§ **Action item**:
Drop every picture. Return the rest of the entries exactly.

§ **Excerpted data**:
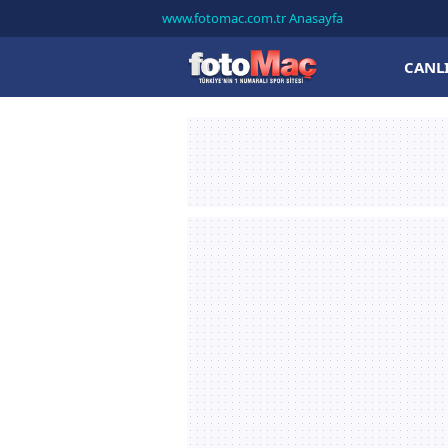
www.fotomac.com.tr Anasayfa
CANL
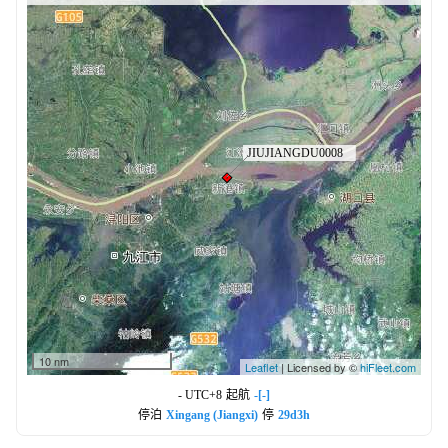
10 nm
Leaflet
| Licensed by ©
hiFleet.com
- UTC+8
起航
-[-]
停泊
Xingang (Jiangxi)
停
29d3h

§ **Written answer**:
www.fotomac.com.tr Anasayfa
CANL
10 nm
Leaflet
| Licensed by ©
hiFleet.com
- UTC+8
起航
-[-]
停泊
Xingang (Jiangxi)
停
29d3h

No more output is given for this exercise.